Can u explain this? I've checked even for *every* bid in bs if this
condition holds for my sample, and it was true. My test routine was:

 * for idx, bid in enumerate(bs):
 *     idx, bs.order_by ('?').filter (pk__lt=bid.id).count () - idx ==
0

.. strange.

On Mar 7, 11:50 am, greatlemer <greatle...@googlemail.com> wrote:
> if bids is ordered by index then you could just return
> BID.objects.filter(...).filter(pk__lte=id).count() and that should be
> what your after in one step (if I've understood the question
> correctly).
>
> --
> G
>
> On Mar 7, 7:10 am, Hasan Karahan <hasan.karaha...@gmail.com> wrote:
>
> > Hi,
>
> > I'm wondering if there is an efficient way to look-up the index of a given
> > object in a query-set?

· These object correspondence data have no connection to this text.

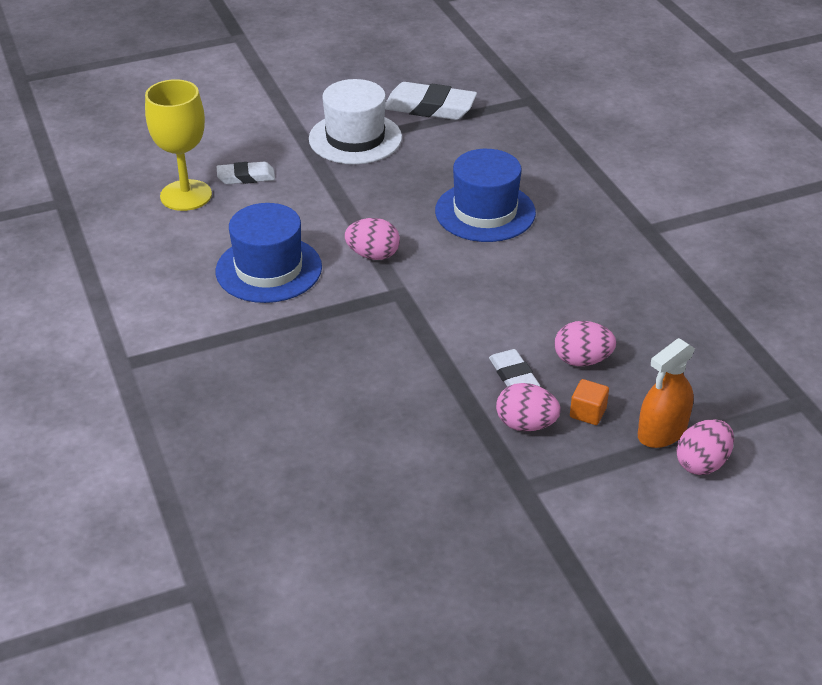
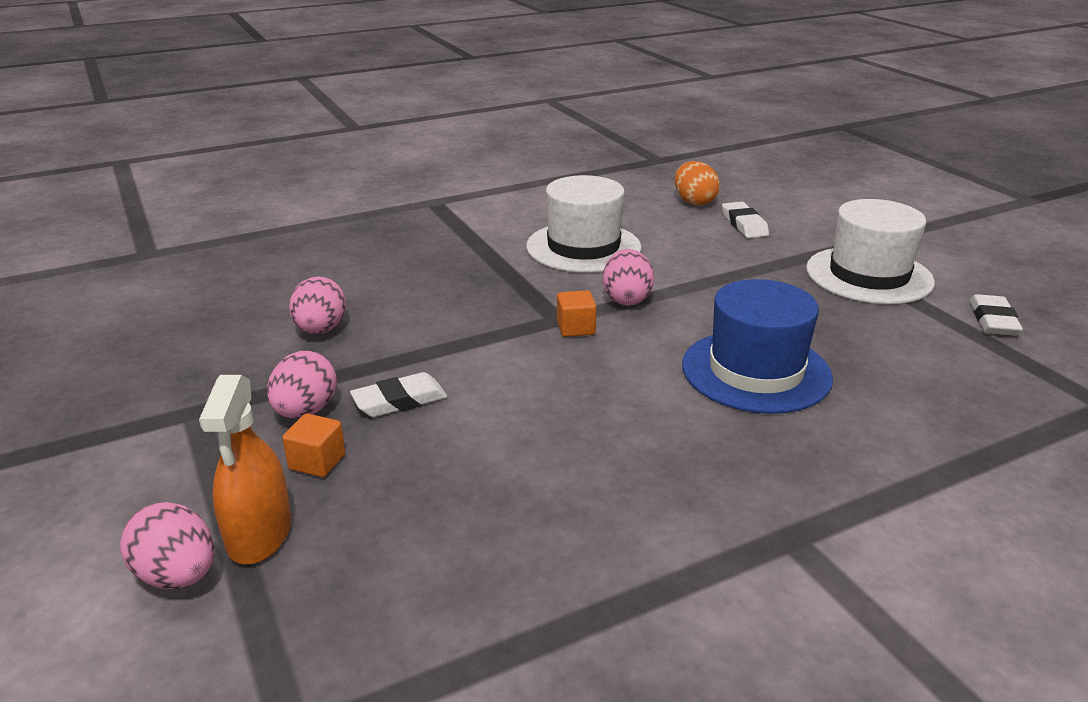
camera: 85 degrees right, 10 degrees down
yellow goblet [145,79,212,211] -> orange egg [675,161,720,205]
blue hat [216,203,322,303] -> white hat [526,175,642,273]
white eraser [385,82,477,120] -> white eraser [970,294,1023,336], size x0.59
pink egg [554,321,616,366] -> pink egg moved to [289,276,346,334]
orange spray bottle [638,338,695,448] -> orange spray bottle turned 135 degrees counterclockwise [199,375,291,564]
none -> orange cube [557,290,597,337]

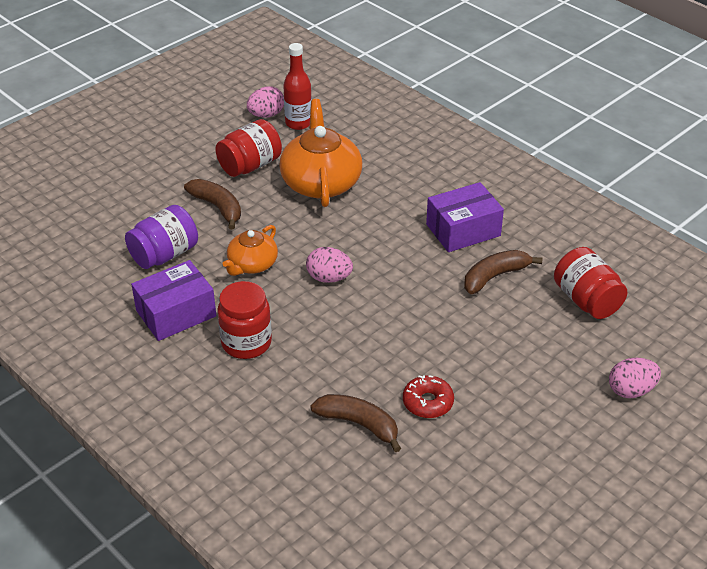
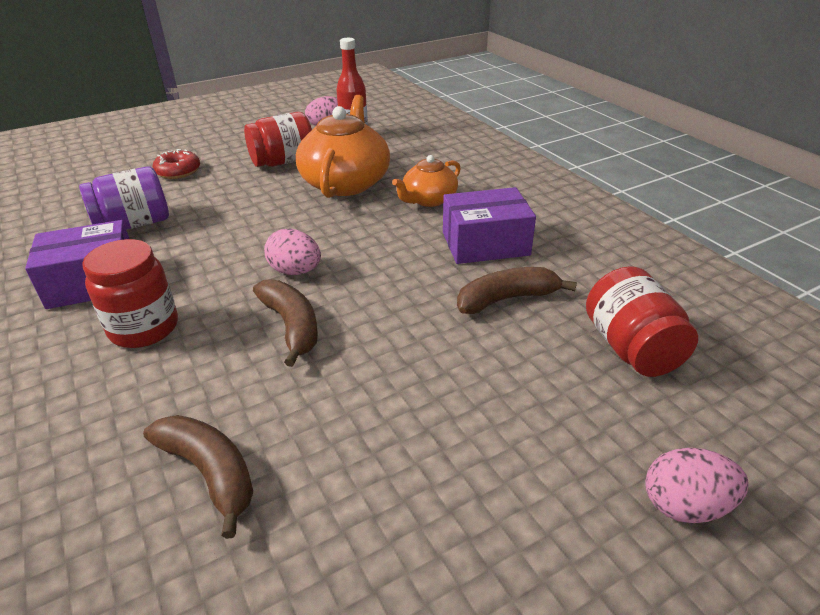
camera: 15 degrees right, 5 degrees down
brown banana [184,179,241,230] -> brown banana moved to [253,279,318,367]
orange teapot [223,225,278,276] -> orange teapot moved to [392,155,461,207]
red donut [403,375,454,418] -> red donut moved to [153,149,200,179]

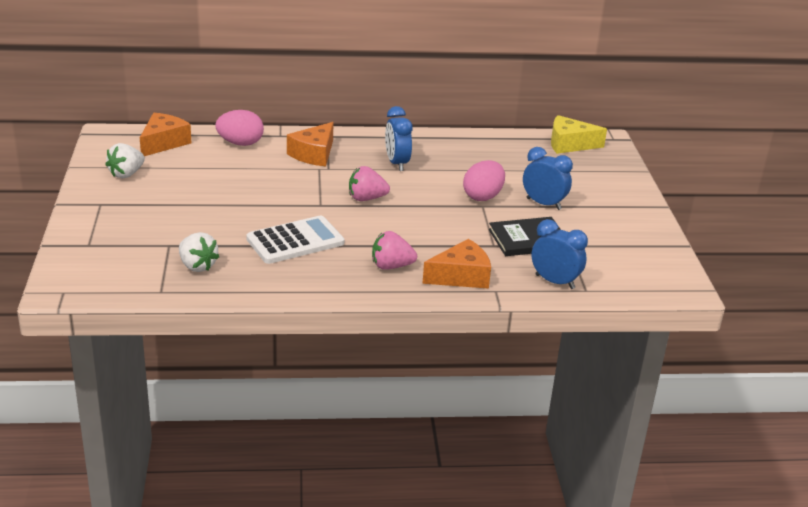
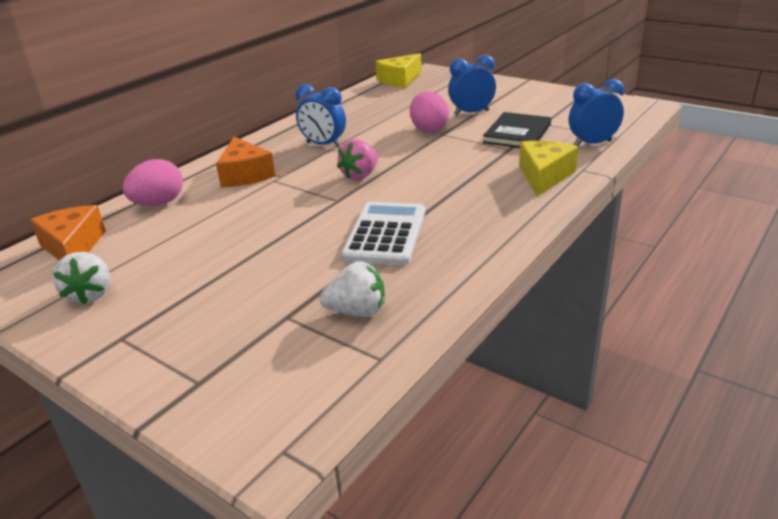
camera: 45 degrees left, 0 degrees up
pink strawberry [372,231,417,270] -> none
orange cheese [422,239,491,289] -> yellow cheese [519,141,578,196]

I'm using now the following approach:
>
> > def get_index (id):
>
> > bids = BID.objects.filter (..)
> > obj2idx = dict (zip (bids, xrange (bids.count ()))
>
> > bid = BID.objects.get (id=ID)
>
> > return obj2idx (bid)
>
> > This has a linear time processing.. is there a more efficient way to do it?